EXERCISE AIM
Update the listing from its start through the line containing "order: Opiliones", replacing "phylum" with "division" and keeping everything else unchanged.

Collected data entries
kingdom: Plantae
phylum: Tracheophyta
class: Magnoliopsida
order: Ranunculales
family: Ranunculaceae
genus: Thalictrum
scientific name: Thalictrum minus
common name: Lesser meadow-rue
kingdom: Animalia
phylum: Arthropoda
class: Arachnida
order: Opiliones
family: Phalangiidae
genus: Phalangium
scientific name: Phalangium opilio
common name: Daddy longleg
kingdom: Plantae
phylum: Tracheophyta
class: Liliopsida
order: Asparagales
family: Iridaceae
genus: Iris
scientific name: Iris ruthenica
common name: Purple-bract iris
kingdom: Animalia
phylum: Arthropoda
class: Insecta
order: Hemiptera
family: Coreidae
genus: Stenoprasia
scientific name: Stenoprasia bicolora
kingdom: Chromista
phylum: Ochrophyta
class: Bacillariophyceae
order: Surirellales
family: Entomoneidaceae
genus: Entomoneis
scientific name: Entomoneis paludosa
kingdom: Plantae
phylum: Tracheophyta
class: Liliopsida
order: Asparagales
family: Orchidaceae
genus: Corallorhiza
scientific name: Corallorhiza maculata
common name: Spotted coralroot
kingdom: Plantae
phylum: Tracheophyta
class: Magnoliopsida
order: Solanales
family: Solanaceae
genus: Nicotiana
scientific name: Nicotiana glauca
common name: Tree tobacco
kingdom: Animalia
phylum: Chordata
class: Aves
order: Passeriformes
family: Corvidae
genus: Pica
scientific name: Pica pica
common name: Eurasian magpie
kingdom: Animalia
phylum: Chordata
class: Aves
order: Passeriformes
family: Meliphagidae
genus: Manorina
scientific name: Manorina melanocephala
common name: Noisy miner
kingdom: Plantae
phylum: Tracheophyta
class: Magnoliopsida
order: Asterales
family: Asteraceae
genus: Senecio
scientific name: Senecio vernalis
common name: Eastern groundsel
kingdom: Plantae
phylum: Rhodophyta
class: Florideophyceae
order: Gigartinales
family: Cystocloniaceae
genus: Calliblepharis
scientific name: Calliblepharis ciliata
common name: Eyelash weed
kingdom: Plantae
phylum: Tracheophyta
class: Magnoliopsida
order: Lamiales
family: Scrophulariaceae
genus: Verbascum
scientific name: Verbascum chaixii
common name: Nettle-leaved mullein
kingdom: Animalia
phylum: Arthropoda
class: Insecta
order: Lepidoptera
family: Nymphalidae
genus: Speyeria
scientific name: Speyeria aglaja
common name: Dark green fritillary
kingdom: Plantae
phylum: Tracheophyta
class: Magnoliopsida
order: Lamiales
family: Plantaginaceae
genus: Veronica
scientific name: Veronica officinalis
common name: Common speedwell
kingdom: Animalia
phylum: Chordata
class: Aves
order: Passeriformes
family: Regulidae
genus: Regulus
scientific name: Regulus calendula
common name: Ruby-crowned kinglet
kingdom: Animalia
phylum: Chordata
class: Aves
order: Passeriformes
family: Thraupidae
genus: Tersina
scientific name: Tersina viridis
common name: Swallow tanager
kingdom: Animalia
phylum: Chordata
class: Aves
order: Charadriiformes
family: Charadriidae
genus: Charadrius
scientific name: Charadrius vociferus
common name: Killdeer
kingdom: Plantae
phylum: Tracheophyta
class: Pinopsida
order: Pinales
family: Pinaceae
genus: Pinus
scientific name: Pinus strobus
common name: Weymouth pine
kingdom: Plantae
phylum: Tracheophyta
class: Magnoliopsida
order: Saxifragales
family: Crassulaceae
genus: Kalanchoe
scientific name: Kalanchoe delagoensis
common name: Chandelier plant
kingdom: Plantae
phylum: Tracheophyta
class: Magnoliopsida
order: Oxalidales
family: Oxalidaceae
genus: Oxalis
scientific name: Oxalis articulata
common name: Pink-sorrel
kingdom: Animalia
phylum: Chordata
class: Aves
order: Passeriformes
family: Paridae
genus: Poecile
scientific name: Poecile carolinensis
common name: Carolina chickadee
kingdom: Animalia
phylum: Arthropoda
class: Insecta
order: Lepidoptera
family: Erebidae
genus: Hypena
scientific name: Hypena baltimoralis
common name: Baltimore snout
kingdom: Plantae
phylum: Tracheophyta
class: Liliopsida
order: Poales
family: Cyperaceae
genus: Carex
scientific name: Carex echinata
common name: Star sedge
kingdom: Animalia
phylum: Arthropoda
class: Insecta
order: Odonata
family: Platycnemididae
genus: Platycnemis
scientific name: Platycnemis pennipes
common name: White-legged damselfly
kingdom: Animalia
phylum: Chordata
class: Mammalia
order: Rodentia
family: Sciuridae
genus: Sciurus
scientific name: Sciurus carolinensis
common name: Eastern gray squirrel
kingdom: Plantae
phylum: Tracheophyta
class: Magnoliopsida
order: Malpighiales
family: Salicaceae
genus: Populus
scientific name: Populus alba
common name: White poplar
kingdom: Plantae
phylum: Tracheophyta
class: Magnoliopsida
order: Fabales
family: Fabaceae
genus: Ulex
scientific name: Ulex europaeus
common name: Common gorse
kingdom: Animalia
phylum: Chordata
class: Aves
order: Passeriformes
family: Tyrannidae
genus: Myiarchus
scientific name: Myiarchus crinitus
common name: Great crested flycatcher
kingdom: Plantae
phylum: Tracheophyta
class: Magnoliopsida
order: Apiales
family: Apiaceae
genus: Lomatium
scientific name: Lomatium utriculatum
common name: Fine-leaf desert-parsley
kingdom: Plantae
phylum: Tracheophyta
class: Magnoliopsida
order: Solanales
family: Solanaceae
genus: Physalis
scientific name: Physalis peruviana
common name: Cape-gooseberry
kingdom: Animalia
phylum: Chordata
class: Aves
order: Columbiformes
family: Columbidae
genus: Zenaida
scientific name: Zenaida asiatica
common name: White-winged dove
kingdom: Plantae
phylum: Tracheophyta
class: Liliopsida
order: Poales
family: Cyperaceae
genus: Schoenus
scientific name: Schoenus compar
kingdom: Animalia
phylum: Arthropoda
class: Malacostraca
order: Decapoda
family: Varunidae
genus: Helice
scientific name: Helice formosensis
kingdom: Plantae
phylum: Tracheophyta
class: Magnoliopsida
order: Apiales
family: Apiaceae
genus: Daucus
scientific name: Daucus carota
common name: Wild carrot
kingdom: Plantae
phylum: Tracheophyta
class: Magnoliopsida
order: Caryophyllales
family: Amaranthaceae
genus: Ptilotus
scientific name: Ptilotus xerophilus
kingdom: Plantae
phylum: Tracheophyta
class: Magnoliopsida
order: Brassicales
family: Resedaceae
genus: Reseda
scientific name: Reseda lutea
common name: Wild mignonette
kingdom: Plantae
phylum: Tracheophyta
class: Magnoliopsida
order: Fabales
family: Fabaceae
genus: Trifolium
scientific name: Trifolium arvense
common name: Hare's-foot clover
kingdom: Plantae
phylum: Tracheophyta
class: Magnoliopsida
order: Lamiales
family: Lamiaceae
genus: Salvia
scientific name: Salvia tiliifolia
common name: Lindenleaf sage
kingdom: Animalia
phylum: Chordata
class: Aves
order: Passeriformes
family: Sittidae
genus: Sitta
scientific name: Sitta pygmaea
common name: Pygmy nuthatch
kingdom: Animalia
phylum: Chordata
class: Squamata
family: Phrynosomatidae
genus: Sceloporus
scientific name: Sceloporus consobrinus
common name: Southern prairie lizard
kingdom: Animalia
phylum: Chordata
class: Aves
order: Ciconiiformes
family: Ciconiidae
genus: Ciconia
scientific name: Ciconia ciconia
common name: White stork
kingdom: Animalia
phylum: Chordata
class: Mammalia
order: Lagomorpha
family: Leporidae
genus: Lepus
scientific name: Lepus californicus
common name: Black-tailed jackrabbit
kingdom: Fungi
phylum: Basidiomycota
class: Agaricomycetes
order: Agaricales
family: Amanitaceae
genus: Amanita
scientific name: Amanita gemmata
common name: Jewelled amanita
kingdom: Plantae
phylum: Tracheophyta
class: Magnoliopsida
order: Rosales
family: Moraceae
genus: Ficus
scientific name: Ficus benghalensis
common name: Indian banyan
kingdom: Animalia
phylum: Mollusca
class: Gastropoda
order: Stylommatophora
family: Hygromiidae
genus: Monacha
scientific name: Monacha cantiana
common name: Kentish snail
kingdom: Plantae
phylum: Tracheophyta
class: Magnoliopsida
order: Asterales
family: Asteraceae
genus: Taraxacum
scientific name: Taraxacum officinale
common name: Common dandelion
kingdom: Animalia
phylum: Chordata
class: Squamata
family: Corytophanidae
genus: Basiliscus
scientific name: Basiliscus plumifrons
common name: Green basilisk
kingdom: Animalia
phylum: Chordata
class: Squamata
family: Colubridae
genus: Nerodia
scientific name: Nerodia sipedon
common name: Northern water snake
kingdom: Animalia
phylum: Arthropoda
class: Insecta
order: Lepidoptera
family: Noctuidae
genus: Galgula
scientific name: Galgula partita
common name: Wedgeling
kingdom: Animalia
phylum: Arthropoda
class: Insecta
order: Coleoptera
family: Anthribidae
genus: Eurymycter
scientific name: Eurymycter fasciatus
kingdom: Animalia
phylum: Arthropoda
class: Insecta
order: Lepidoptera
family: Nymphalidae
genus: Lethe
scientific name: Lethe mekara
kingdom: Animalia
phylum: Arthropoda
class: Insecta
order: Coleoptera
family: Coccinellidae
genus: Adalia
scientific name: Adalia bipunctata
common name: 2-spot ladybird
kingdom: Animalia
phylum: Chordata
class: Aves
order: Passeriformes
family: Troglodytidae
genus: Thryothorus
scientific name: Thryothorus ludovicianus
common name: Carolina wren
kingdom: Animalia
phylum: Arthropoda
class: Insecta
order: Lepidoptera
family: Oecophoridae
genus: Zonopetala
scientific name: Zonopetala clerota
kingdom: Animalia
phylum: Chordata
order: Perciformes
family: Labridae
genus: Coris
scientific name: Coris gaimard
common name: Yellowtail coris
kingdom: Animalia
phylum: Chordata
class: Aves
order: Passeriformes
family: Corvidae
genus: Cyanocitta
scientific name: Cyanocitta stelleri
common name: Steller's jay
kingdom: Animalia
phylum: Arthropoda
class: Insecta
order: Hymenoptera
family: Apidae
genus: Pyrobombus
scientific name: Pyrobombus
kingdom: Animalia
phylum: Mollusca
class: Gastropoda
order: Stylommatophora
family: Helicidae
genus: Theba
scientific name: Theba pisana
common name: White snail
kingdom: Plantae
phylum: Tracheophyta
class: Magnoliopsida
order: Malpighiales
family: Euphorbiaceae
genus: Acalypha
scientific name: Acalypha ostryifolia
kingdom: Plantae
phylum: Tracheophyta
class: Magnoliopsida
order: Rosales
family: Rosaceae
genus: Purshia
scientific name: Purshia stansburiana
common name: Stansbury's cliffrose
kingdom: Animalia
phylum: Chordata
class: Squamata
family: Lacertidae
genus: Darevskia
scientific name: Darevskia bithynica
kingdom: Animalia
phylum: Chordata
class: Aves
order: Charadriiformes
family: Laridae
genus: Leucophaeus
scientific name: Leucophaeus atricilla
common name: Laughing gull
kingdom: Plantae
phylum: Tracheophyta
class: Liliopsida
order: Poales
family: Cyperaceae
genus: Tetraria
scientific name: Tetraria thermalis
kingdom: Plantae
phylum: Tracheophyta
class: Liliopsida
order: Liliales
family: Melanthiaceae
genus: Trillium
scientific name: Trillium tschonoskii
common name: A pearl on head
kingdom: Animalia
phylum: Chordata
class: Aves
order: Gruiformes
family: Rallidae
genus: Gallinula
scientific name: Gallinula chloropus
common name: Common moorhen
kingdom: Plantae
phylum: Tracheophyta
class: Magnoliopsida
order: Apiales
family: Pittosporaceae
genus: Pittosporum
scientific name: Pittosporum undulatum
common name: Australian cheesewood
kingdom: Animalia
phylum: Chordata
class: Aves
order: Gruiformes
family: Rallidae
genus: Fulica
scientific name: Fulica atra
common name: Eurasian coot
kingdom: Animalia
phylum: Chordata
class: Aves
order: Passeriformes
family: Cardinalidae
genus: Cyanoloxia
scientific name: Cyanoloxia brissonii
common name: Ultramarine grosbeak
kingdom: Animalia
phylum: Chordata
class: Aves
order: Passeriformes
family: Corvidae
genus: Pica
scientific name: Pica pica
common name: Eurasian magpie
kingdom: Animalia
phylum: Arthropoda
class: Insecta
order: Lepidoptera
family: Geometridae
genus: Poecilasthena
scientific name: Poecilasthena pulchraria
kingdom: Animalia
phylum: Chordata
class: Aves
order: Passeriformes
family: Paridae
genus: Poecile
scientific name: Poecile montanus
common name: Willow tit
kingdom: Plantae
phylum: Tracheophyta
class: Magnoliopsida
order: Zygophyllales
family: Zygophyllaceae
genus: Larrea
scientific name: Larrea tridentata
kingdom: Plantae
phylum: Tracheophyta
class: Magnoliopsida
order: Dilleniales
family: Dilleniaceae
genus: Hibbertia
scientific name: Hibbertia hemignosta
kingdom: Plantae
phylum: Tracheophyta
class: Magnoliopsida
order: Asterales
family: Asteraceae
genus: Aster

FINAL RESULT
kingdom: Plantae
division: Tracheophyta
class: Magnoliopsida
order: Ranunculales
family: Ranunculaceae
genus: Thalictrum
scientific name: Thalictrum minus
common name: Lesser meadow-rue
kingdom: Animalia
division: Arthropoda
class: Arachnida
order: Opiliones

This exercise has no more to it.